Anurag comments on Alignment remains a hard, unsolved problem

Anurag 1 Dec 2025 14:49 UTC
1 point
0
So on my view, outputs (both words and actions) of both current AIs and average humans on these topics are less relevant (for CEV purposes) than the underlying generators of those thoughts and actions.
Humbly, I agree to this...
we can be pretty confident that the smartest and most good among us feel love, pain, sorrow, etc. in roughly similar ways to everyone else, and being multiple standard deviations (upwards) among humans for smartness and / or goodness (usually) doesn’t cause a person to do crazy / harmful things. I don’t think we have similarly strong evidence about how AIs generalize even up to that point (let alone beyond).
...
In the spirit of making empirical / falsifiable predictions, a thing that would change my view on this is if AI researchers (or AIs themselves) started producing better philosophical insights about consciousness, metaethics, etc. than the best humans did in 2008, where these insights are grounded by their applicability to and experimental predictions about humans and human consciousness (rather than being self-referential / potentially circular insights about AIs themselves).
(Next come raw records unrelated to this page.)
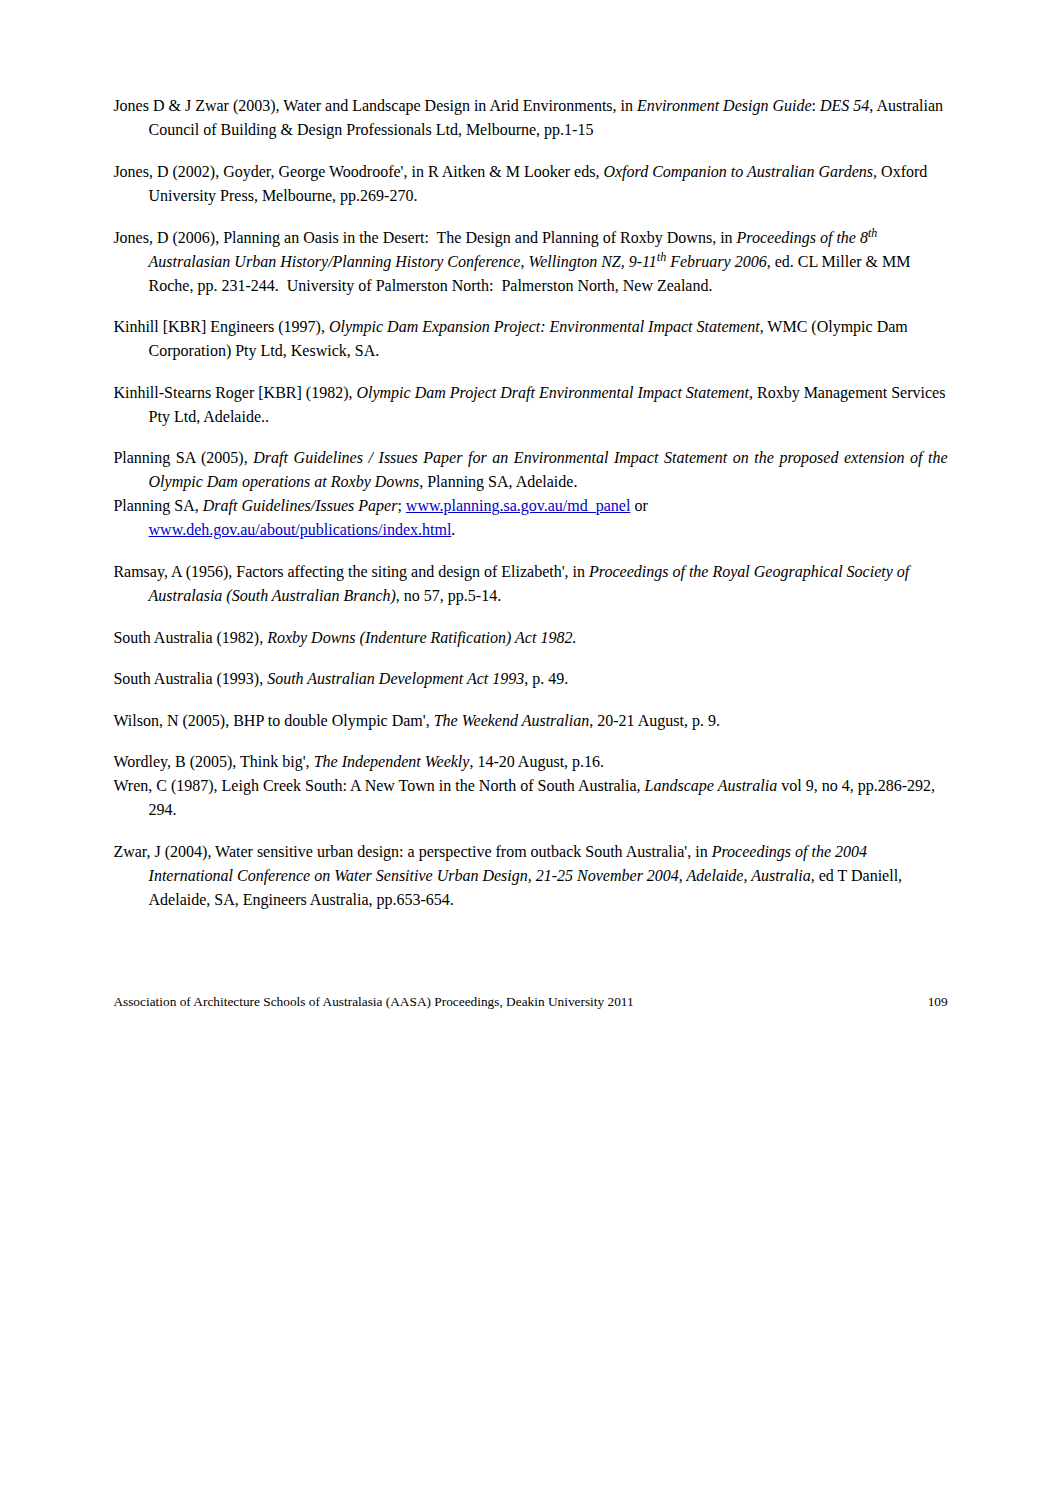Jones D & J Zwar (2003), Water and Landscape Design in Arid Environments, in Environment Design Guide: DES 54, Australian Council of Building & Design Professionals Ltd, Melbourne, pp.1-15
Jones, D (2002), Goyder, George Woodroofe', in R Aitken & M Looker eds, Oxford Companion to Australian Gardens, Oxford University Press, Melbourne, pp.269-270.
Jones, D (2006), Planning an Oasis in the Desert: The Design and Planning of Roxby Downs, in Proceedings of the 8th Australasian Urban History/Planning History Conference, Wellington NZ, 9-11th February 2006, ed. CL Miller & MM Roche, pp. 231-244. University of Palmerston North: Palmerston North, New Zealand.
Kinhill [KBR] Engineers (1997), Olympic Dam Expansion Project: Environmental Impact Statement, WMC (Olympic Dam Corporation) Pty Ltd, Keswick, SA.
Kinhill-Stearns Roger [KBR] (1982), Olympic Dam Project Draft Environmental Impact Statement, Roxby Management Services Pty Ltd, Adelaide..
Planning SA (2005), Draft Guidelines / Issues Paper for an Environmental Impact Statement on the proposed extension of the Olympic Dam operations at Roxby Downs, Planning SA, Adelaide.
Planning SA, Draft Guidelines/Issues Paper; www.planning.sa.gov.au/md_panel or www.deh.gov.au/about/publications/index.html.
Ramsay, A (1956), Factors affecting the siting and design of Elizabeth', in Proceedings of the Royal Geographical Society of Australasia (South Australian Branch), no 57, pp.5-14.
South Australia (1982), Roxby Downs (Indenture Ratification) Act 1982.
South Australia (1993), South Australian Development Act 1993, p. 49.
Wilson, N (2005), BHP to double Olympic Dam', The Weekend Australian, 20-21 August, p. 9.
Wordley, B (2005), Think big', The Independent Weekly, 14-20 August, p.16.
Wren, C (1987), Leigh Creek South: A New Town in the North of South Australia, Landscape Australia vol 9, no 4, pp.286-292, 294.
Zwar, J (2004), Water sensitive urban design: a perspective from outback South Australia', in Proceedings of the 2004 International Conference on Water Sensitive Urban Design, 21-25 November 2004, Adelaide, Australia, ed T Daniell, Adelaide, SA, Engineers Australia, pp.653-654.
Association of Architecture Schools of Australasia (AASA) Proceedings, Deakin University 2011 109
...but I am thinking if it is required for AI to have similar qualia to humans to be aligned well (for high CEV or other yardsticks). It could just have symbolic equivalents for understanding and reasoning purpose—or even if does not even have that—why would it be impossible to achieve favourable volition in a non-anthropomorphic manner? Can not pure logic and rational reasoning that is devoid of feelings and philosophy be an alternative pathway, even if the end effect is anthropic?
Maybe a crude example would be that an environmentalist thinks and act favourably towards trees but would be quite unfamiliar with a tree’s internal vibes (assuming trees have some, and by no means I am suggesting that environmentalist is higher placed specie than tree). Still, environmentalist would be grounded in the ethical and scientific reasons for their favourable volition towards the tree.